··· Dataset records

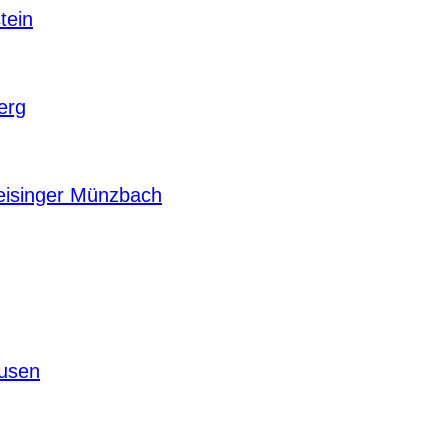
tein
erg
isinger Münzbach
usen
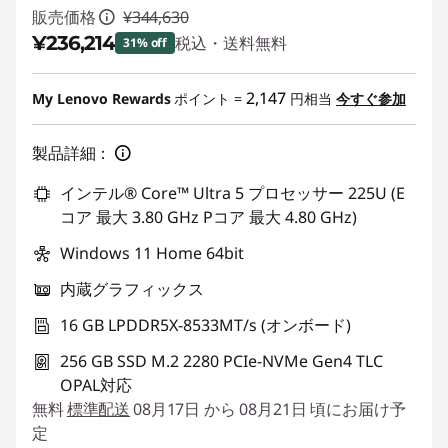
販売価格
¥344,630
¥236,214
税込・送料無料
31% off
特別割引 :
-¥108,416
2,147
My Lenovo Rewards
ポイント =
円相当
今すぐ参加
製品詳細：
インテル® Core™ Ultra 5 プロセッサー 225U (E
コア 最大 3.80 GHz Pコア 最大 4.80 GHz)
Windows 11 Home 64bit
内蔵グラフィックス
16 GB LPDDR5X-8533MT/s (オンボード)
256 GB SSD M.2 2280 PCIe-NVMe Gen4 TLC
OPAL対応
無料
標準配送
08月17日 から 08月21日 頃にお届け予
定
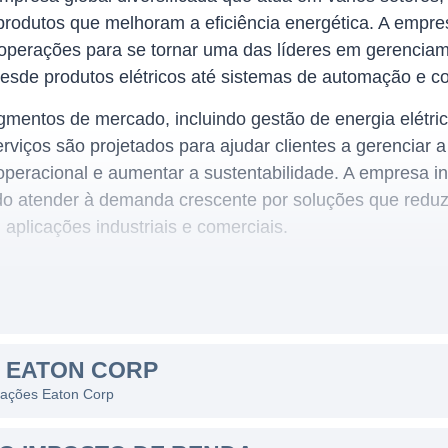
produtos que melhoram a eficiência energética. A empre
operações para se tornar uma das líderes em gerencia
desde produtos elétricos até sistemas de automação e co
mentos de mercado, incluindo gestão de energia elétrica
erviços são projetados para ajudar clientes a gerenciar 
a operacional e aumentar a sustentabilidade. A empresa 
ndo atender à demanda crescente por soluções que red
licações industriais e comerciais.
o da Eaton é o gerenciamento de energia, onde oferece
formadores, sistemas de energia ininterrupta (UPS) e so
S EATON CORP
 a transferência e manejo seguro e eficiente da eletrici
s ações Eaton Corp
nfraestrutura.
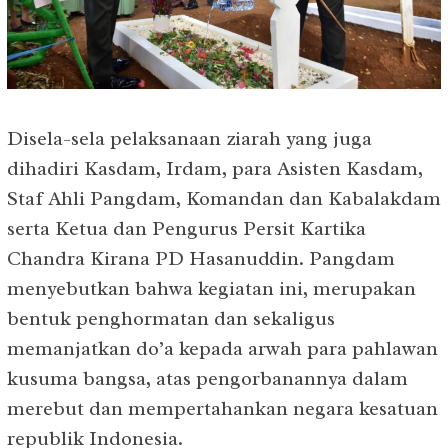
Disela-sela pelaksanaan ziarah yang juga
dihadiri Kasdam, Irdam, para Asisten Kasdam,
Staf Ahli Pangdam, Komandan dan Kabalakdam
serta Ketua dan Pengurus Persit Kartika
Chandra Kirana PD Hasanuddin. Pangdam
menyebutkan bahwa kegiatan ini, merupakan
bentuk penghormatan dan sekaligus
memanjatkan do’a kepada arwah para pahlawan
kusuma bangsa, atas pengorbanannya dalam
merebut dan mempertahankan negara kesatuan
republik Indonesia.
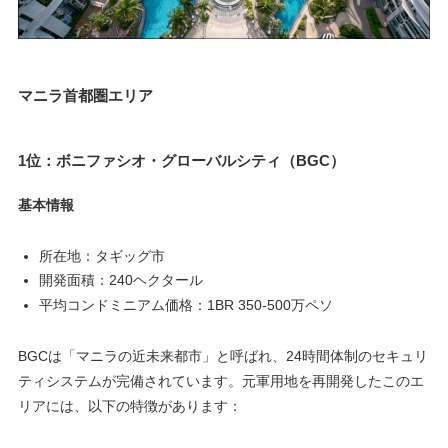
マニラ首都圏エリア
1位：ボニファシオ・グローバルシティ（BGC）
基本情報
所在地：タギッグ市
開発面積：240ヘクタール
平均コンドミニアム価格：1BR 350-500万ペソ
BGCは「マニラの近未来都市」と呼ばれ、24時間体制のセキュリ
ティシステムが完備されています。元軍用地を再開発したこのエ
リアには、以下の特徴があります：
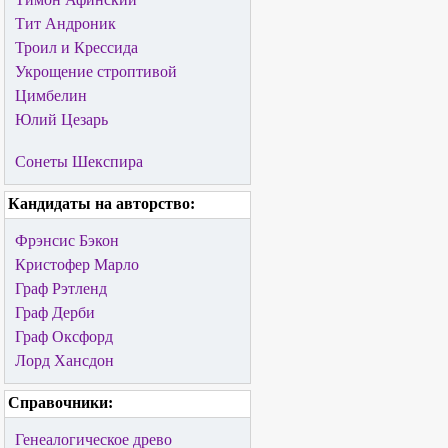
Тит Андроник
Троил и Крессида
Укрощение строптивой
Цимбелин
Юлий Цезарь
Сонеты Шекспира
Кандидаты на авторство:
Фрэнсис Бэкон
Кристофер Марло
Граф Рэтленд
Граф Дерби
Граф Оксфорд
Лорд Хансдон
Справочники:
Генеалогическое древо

······

# [Required work]
What is needed is a word-for-word transcription of all the entries, with the pictures dropped.

# [Result of this exercise]
tein
erg
isinger Münzbach
usen
販売価格
¥344,630
¥236,214
税込・送料無料
31% off
特別割引 :
-¥108,416
2,147
My Lenovo Rewards
ポイント =
円相当
今すぐ参加
製品詳細：
インテル® Core™ Ultra 5 プロセッサー 225U (E
コア 最大 3.80 GHz Pコア 最大 4.80 GHz)
Windows 11 Home 64bit
内蔵グラフィックス
16 GB LPDDR5X-8533MT/s (オンボード)
256 GB SSD M.2 2280 PCIe-NVMe Gen4 TLC
OPAL対応
無料
標準配送
08月17日 から 08月21日 頃にお届け予
定
produtos que melhoram a eficiência energética. A empre
operações para se tornar uma das líderes em gerencia
desde produtos elétricos até sistemas de automação e co
mentos de mercado, incluindo gestão de energia elétrica
erviços são projetados para ajudar clientes a gerenciar 
a operacional e aumentar a sustentabilidade. A empresa 
ndo atender à demanda crescente por soluções que red
licações industriais e comerciais.
o da Eaton é o gerenciamento de energia, onde oferece
formadores, sistemas de energia ininterrupta (UPS) e so
S EATON CORP
 a transferência e manejo seguro e eficiente da eletrici
s ações Eaton Corp
nfraestrutura.
Disela-sela pelaksanaan ziarah yang juga
dihadiri Kasdam, Irdam, para Asisten Kasdam,
Staf Ahli Pangdam, Komandan dan Kabalakdam
serta Ketua dan Pengurus Persit Kartika
Chandra Kirana PD Hasanuddin. Pangdam
menyebutkan bahwa kegiatan ini, merupakan
bentuk penghormatan dan sekaligus
memanjatkan do’a kepada arwah para pahlawan
kusuma bangsa, atas pengorbanannya dalam
merebut dan mempertahankan negara kesatuan
republik Indonesia.
マニラ首都圏エリア
1位：ボニファシオ・グローバルシティ（BGC）
基本情報
所在地：タギッグ市
開発面積：240ヘクタール
平均コンドミニアム価格：1BR 350-500万ペソ
BGCは「マニラの近未来都市」と呼ばれ、24時間体制のセキュリ
ティシステムが完備されています。元軍用地を再開発したこのエ
リアには、以下の特徴があります：
Тит Андроник
Троил и Крессида
Укрощение строптивой
Цимбелин
Юлий Цезарь
Сонеты Шекспира
Кандидаты на авторство:
Фрэнсис Бэкон
Кристофер Марло
Граф Рэтленд
Граф Дерби
Граф Оксфорд
Лорд Хансдон
Справочники:
Генеалогическое древо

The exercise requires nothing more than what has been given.